** Task description **
All the data beneath this line is to be reproduced exactly.

** Dataset records **
§ §
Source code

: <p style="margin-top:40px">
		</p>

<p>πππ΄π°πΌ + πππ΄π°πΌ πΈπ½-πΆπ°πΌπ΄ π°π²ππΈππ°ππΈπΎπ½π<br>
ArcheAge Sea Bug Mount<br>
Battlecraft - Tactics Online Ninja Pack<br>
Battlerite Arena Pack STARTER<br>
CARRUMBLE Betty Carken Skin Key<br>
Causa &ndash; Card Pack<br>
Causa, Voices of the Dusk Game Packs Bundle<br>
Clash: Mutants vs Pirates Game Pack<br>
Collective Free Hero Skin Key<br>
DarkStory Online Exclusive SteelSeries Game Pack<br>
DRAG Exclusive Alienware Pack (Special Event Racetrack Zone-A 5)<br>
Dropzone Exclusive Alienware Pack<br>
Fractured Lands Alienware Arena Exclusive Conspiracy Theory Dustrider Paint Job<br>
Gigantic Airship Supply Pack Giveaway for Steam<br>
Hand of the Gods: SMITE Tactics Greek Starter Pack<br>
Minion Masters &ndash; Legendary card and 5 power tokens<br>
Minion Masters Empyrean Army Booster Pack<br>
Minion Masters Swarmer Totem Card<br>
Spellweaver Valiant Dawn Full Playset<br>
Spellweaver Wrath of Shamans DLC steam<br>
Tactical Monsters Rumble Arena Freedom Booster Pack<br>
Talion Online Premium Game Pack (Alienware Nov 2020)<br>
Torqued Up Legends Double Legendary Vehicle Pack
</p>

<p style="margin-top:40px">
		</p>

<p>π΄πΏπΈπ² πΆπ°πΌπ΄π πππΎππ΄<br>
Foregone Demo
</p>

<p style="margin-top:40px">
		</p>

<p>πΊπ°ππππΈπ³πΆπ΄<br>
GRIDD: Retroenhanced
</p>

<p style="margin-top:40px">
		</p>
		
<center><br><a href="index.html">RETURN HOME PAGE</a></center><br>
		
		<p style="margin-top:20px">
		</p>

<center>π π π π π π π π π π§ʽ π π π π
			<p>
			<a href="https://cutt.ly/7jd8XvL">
§ §
** Output of the exercise **
Source code

: <p style="margin-top:40px">
		</p>

<p>πππ΄π°πΌ + πππ΄π°πΌ πΈπ½-πΆπ°πΌπ΄ π°π²ππΈππ°ππΈπΎπ½π<br>
ArcheAge Sea Bug Mount<br>
Battlecraft - Tactics Online Ninja Pack<br>
Battlerite Arena Pack STARTER<br>
CARRUMBLE Betty Carken Skin Key<br>
Causa &ndash; Card Pack<br>
Causa, Voices of the Dusk Game Packs Bundle<br>
Clash: Mutants vs Pirates Game Pack<br>
Collective Free Hero Skin Key<br>
DarkStory Online Exclusive SteelSeries Game Pack<br>
DRAG Exclusive Alienware Pack (Special Event Racetrack Zone-A 5)<br>
Dropzone Exclusive Alienware Pack<br>
Fractured Lands Alienware Arena Exclusive Conspiracy Theory Dustrider Paint Job<br>
Gigantic Airship Supply Pack Giveaway for Steam<br>
Hand of the Gods: SMITE Tactics Greek Starter Pack<br>
Minion Masters &ndash; Legendary card and 5 power tokens<br>
Minion Masters Empyrean Army Booster Pack<br>
Minion Masters Swarmer Totem Card<br>
Spellweaver Valiant Dawn Full Playset<br>
Spellweaver Wrath of Shamans DLC steam<br>
Tactical Monsters Rumble Arena Freedom Booster Pack<br>
Talion Online Premium Game Pack (Alienware Nov 2020)<br>
Torqued Up Legends Double Legendary Vehicle Pack
</p>

<p style="margin-top:40px">
		</p>

<p>π΄πΏπΈπ² πΆπ°πΌπ΄π πππΎππ΄<br>
Foregone Demo
</p>

<p style="margin-top:40px">
		</p>

<p>πΊπ°ππππΈπ³πΆπ΄<br>
GRIDD: Retroenhanced
</p>

<p style="margin-top:40px">
		</p>
		
<center><br><a href="index.html">RETURN HOME PAGE</a></center><br>
		
		<p style="margin-top:20px">
		</p>

<center>π π π π π π π π π π§ʽ π π π π
			<p>
			<a href="https://cutt.ly/7jd8XvL">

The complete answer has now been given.